Trimester specific reference ranges of HbA1c observed in various studies are tabulated as given in Table 6.
Table 6
|
|
Second trimester mean HbA1c |
Third trimester mean HbA1c |
|
Present study |
5.11% |
5.27% |
|
O’Conner et al22 |
4.4%-5.4% |
4.7%-5.4% |
|
O’Kane et al23 |
4.9% |
5% |
|
Versantvoort et al21 |
4.6% |
4.9% |
|
Gunter HH et al24 |
4.38% |
4.33% |
In our present study the HbA1c value and parameters like birth weight of the baby, glycemic status of the newborn and NICU admission showed no significant association.
In our study, complications during delivery and foetal complications showed no association with the HbA1c value. We found no association between body mass index(BMI) and HbA1c and foetal birth weight in different groups of women which is similar to study conducted by Radder et al.25 Versantvoort et al.21 found no correlation between trimester specific HbA1c value and birth weight percentile.
In a study conducted by Bhavadharani et al.,20 it is observed in groups with HbA1c ≥ 5% and < 5%, except for macrosomia there were no differences in maternal and neonatal complications. But in a study conducted by Shobha et al.17 they found that there was a possible association between the birth weight of the baby with that of maternal HbA1c value.
In a study conducted by Mane et al.26 the incidence of macrosomia in the newborns was found to be raised (16.7% from 5.9%) in the participants with HbA1c of ≥5.9% also they found that they had an elevated risk of pre-eclampsia (9.32% vs. 3.9%). In our present study we did not include variables like macrosomia or preeclampsia but, HbA1c value ≥5.15% has sensitivity for predicting type of delivery (caesarean section), gestational age (preterm) and birth weight of baby (low birth weight) as 63%, 67% and 58% respectively whereas specificity of the same variables were found to be 59%, 47% and 60% respectively
In a study conducted by Ribero et al.27 in 2018 to calculate the increased maternal HbA1c levels and evaluate its relation with that of the infant’s low birth weight, they found that there was no significant association between glycated haemoglobin and low birth weight in any of the groups even after adjusting the possible confounding factors.
In the study conducted by Bhavadharani et al.20 there was considerably higher rate of normal vaginal delivery among the pregnant women who has <5% HbA1c value.
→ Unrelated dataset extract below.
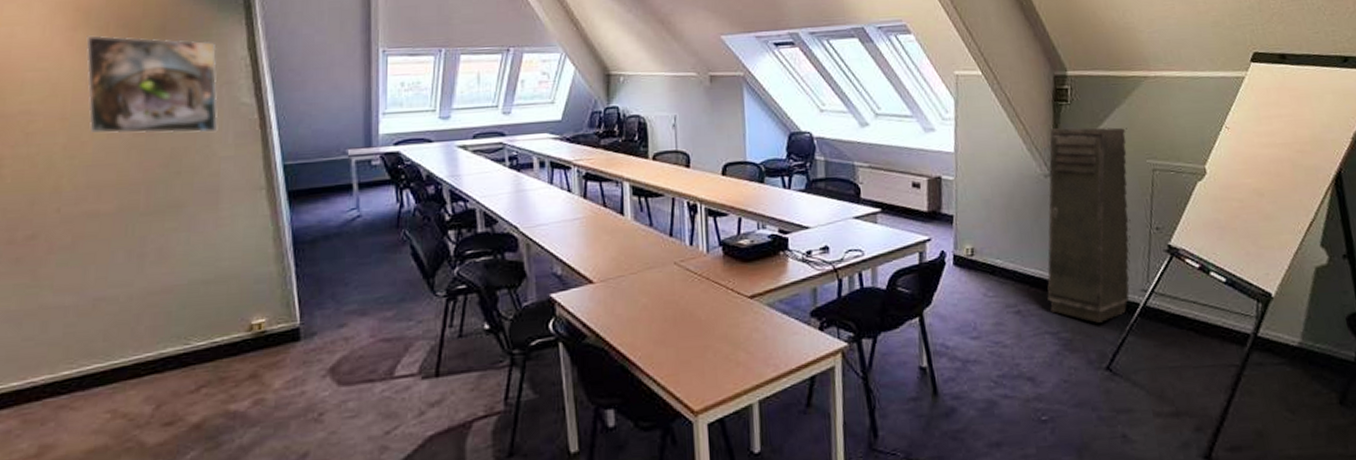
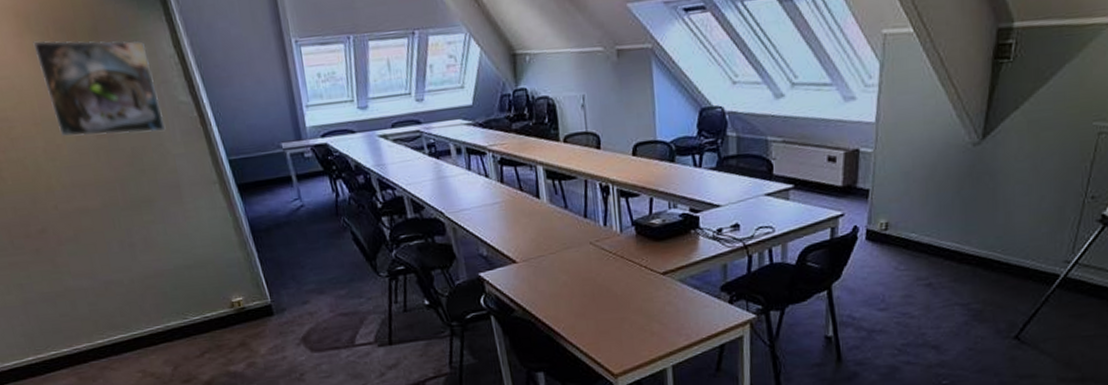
storage cabinet: present [1047,126,1131,323] -> none [961,86,1076,294]

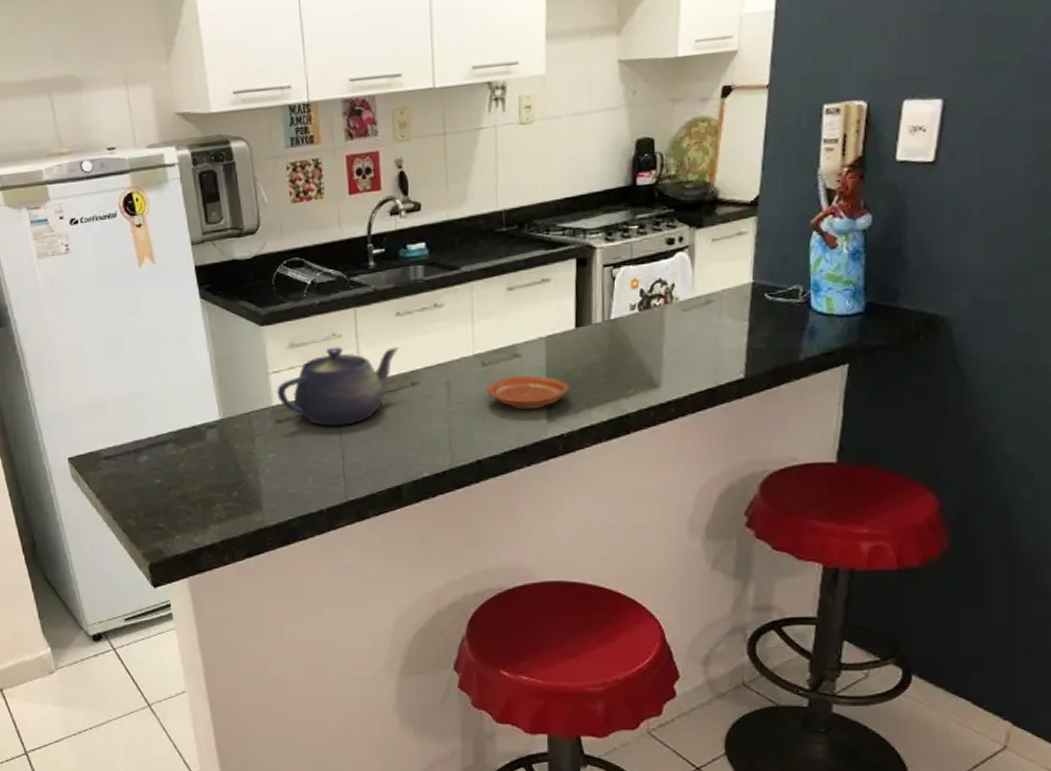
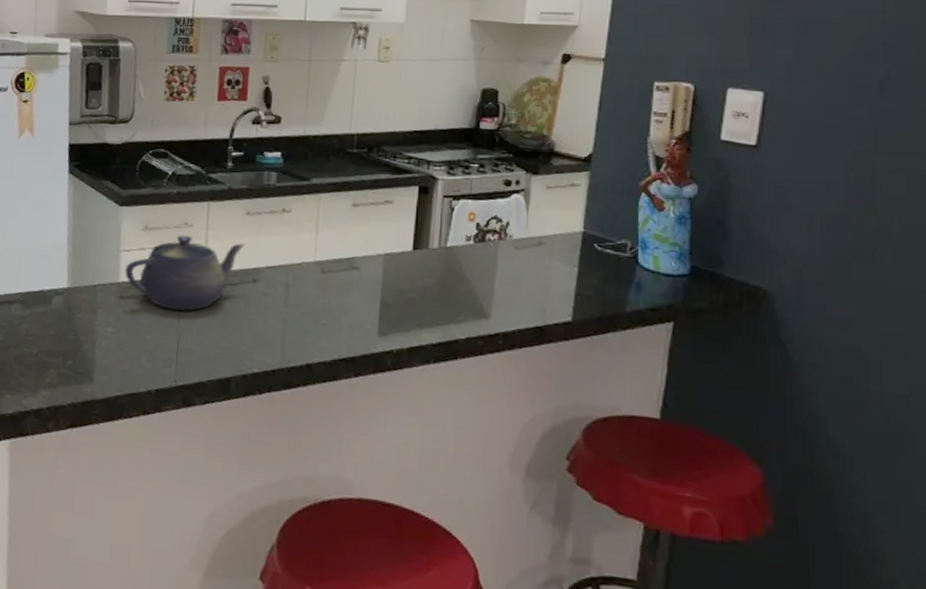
plate: present [487,375,570,410] -> none [323,286,403,322]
According to a study conducted by Zheng et al.28 the prevalence of primary caesarean section was higher in GDM mothers when compared to non-diabetic pregnant women, whereas HAPO,29 a multicenter study, showed there were less number of primary caesarean deliveries with increasing maternal sugar levels. Mane et al.26 also showed that the specificity and sensitivity for predicting the type of delivery especially primary caesarean section were 59% and 63% respectively. But in our study there is no significant association between type of delivery and maternal HbA1c value.
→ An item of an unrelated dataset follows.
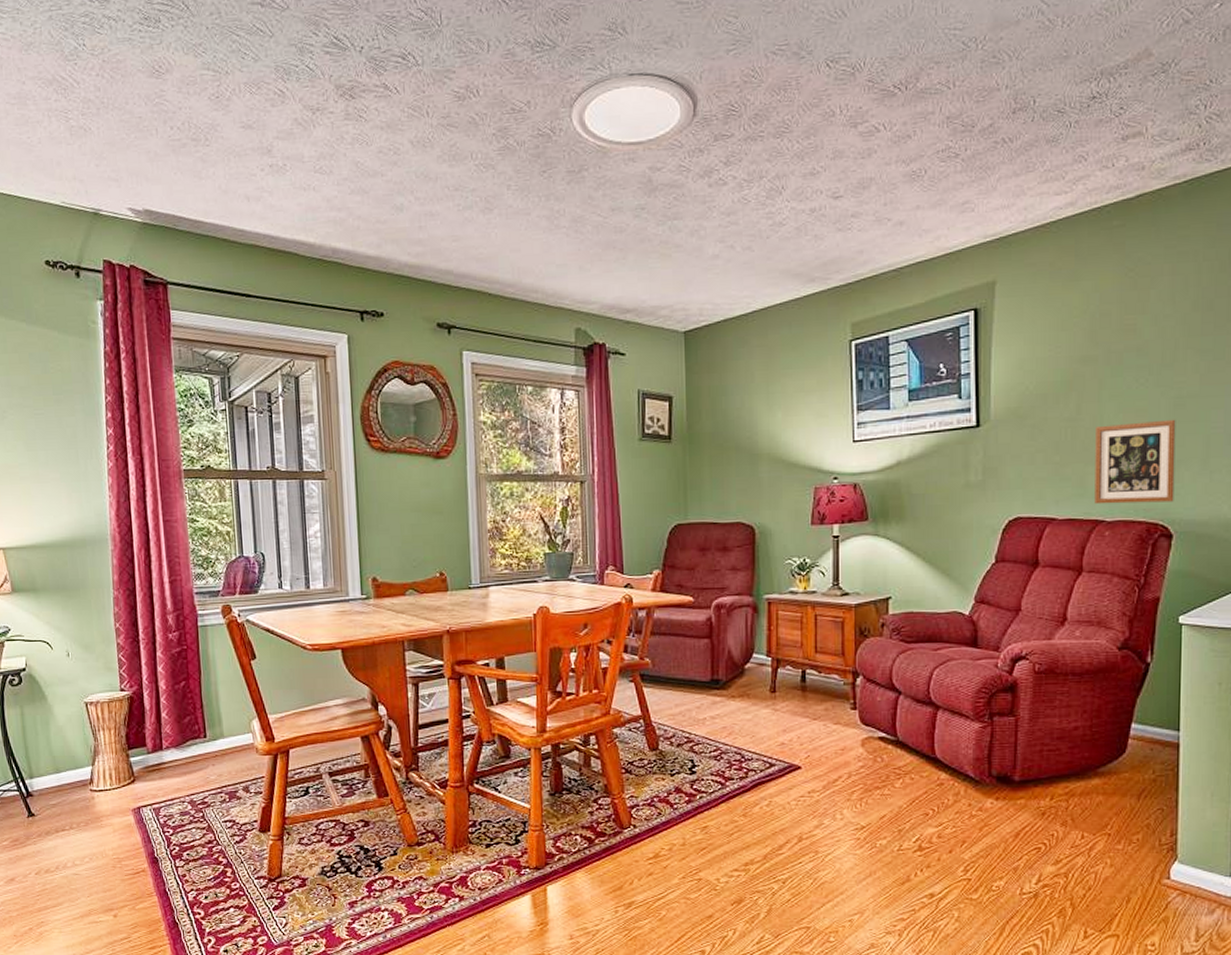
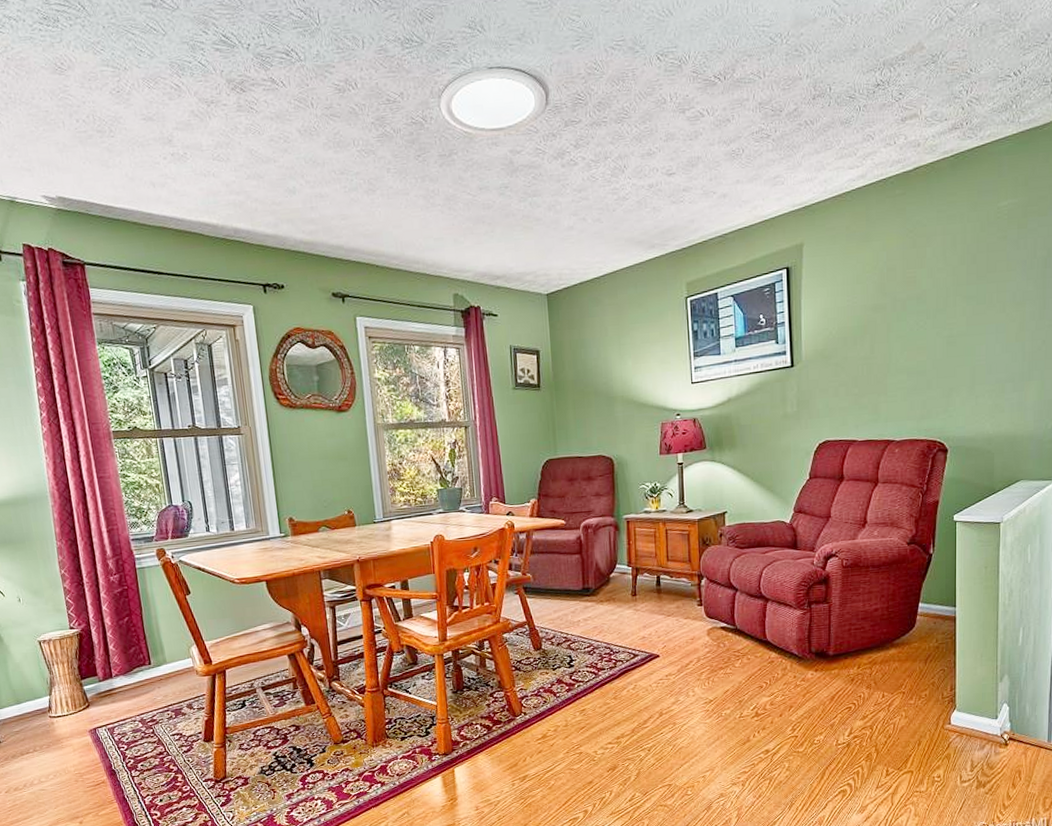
picture frame: present [1094,419,1176,505] -> none [886,354,949,427]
In a study conducted by Yi Ran Ho et al.30 to assess the relationship between mid-pregnancy HbA1c and the risk of unfavorable pregnancy outcome in non-diabetic pregnant women they found that there was significant association of elevated mid pregnancy HbA1c levels when compared to lower levels of <5%, with elevated risk of obstetric complications like pre-eclampsia, gestational hypertension, pre-term delivery and neonatal complications like macrosomia, sometimes low birth weight and elevated chances of intensive care unit admissions for the newborn.
Conclusion
Our study showed no significant association between the maternal HbA1c levels in non diabetic mothers and the adverse pregnancy outcome. This shows that all the confounding factors and possible variables should be taken into consideration while estimating the HbA1c level and correlating its effect on maternal and foetal outcomes.